Three years ago, the staff of the Swedish software consulting firm Crisp felt it was time for a change in leadership. The company had been recently experimenting with its upper management structure, going from a standard CEO model to one that replaced the top executive annually through a staff vote. Then, a radical idea took root in the minds of Crisp’s employees. “We said, ‘what if we had nobody as our next CEO – what would that look like?’” said developer Yassal Sundman. “And then we went through an exercise and listed down the things that the CEO does.”

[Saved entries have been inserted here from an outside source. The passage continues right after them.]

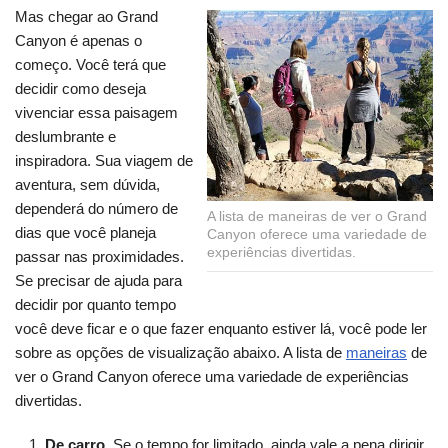
Mas chegar ao Grand
Canyon é apenas o
começo. Você terá que
decidir como deseja
vivenciar essa paisagem
deslumbrante e
inspiradora. Sua viagem de
aventura, sem dúvida,
dependerá do número de
A lista de maneiras de ver o Grand
dias que você planeja
Canyon oferece uma variedade de
experiências divertidas.
passar nas proximidades.
Se precisar de ajuda para
decidir por quanto tempo
você deve ficar e o que fazer enquanto estiver lá, você pode ler
sobre as opções de visualização abaixo. A lista de
maneiras
de
ver o Grand Canyon oferece uma variedade de experiências
divertidas.
De carro
. Se o tempo for limitado, ainda vale a pena dirigir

The staffers realized that many of the chief executive’s responsibilities could be taken over by the board or even by employees. “When we looked at it we had nothing left in the CEO column, and we said, ‘all right, why don’t we try it out?'” said Sundman. Since then, Crisp has operated without a CEO calling the shots. Instead, the company holds four-day long staff meetings two or three times a year in order to make major decisions that affect everyone. For instance, staffers might spend their time in these meetings debating the details of an office move or a potential acquisition. Other than that, employees are encouraged to make everyday decisions for themselves.

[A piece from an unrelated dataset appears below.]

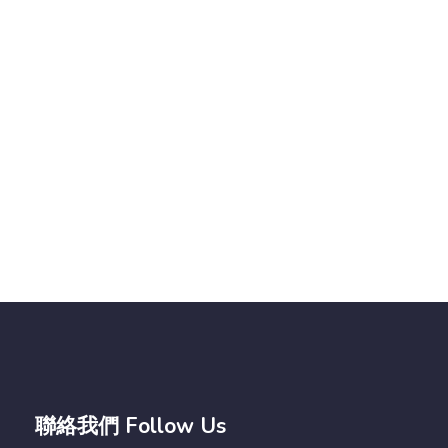
聯絡我們 Follow Us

That doesn’t mean Crisp’s staffers operate independently of one another, however. While they don’t need to seek out permission from a boss, the company nevertheless demands that employees discuss their work and bounce ideas off of one another. While this structure may work in small offices, critics say the lack of oversight can lead to miscommunication in larger companies. After all, two employees could end up working on the same project and not realize it until they speak about it much later. “Often infinite freedom like that can be pretty disorientating,” said Dropbox founder Drew Houston. “It doesn’t always feel good, because you no longer know what you’re supposed to do, what’s important and you’re bumping up against other people.”
- Do you think Crisp’s staff are more motivated than employees who work at companies with standard CEO structures?
- Why would Crisp’s non-hierarchical structure work out better in a small company rather than large one?